** Opening Records to process block **
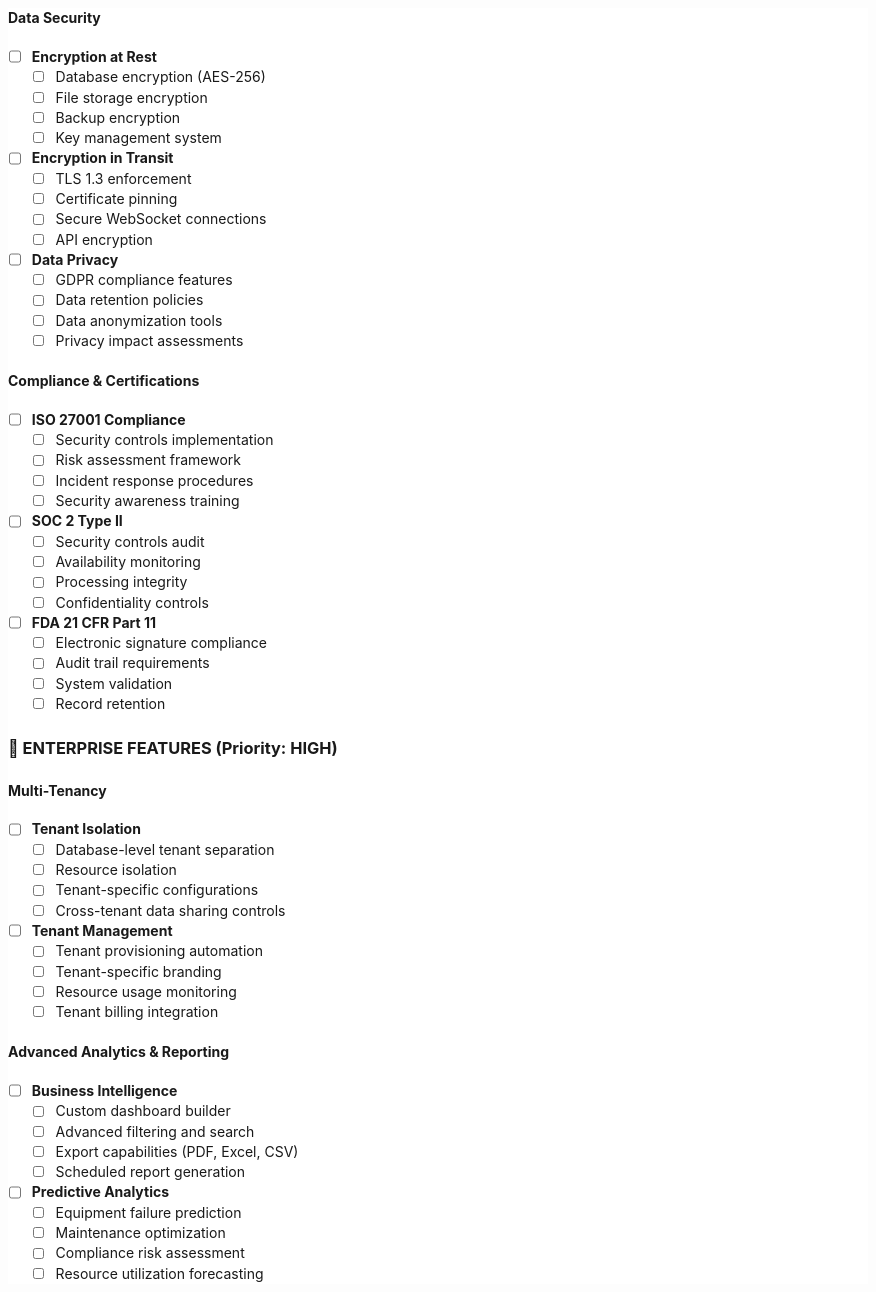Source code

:#### **Data Security**
- [ ] **Encryption at Rest**
  - [ ] Database encryption (AES-256)
  - [ ] File storage encryption
  - [ ] Backup encryption
  - [ ] Key management system
- [ ] **Encryption in Transit**
  - [ ] TLS 1.3 enforcement
  - [ ] Certificate pinning
  - [ ] Secure WebSocket connections
  - [ ] API encryption
- [ ] **Data Privacy**
  - [ ] GDPR compliance features
  - [ ] Data retention policies
  - [ ] Data anonymization tools
  - [ ] Privacy impact assessments

#### **Compliance & Certifications**
- [ ] **ISO 27001 Compliance**
  - [ ] Security controls implementation
  - [ ] Risk assessment framework
  - [ ] Incident response procedures
  - [ ] Security awareness training
- [ ] **SOC 2 Type II**
  - [ ] Security controls audit
  - [ ] Availability monitoring
  - [ ] Processing integrity
  - [ ] Confidentiality controls
- [ ] **FDA 21 CFR Part 11**
  - [ ] Electronic signature compliance
  - [ ] Audit trail requirements
  - [ ] System validation
  - [ ] Record retention

### **🏢 ENTERPRISE FEATURES (Priority: HIGH)**

#### **Multi-Tenancy**
- [ ] **Tenant Isolation**
  - [ ] Database-level tenant separation
  - [ ] Resource isolation
  - [ ] Tenant-specific configurations
  - [ ] Cross-tenant data sharing controls
- [ ] **Tenant Management**
  - [ ] Tenant provisioning automation
  - [ ] Tenant-specific branding
  - [ ] Resource usage monitoring
  - [ ] Tenant billing integration

#### **Advanced Analytics & Reporting**
- [ ] **Business Intelligence**
  - [ ] Custom dashboard builder
  - [ ] Advanced filtering and search
  - [ ] Export capabilities (PDF, Excel, CSV)
  - [ ] Scheduled report generation
- [ ] **Predictive Analytics**
  - [ ] Equipment failure prediction
  - [ ] Maintenance optimization
  - [ ] Compliance risk assessment
  - [ ] Resource utilization forecasting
** Closing Records to process block **
Exercise prompt
What lines in the listing above contain the word "Advanced"? Show each one.

Written answer
#### **Advanced Analytics & Reporting**
  - [ ] Advanced filtering and search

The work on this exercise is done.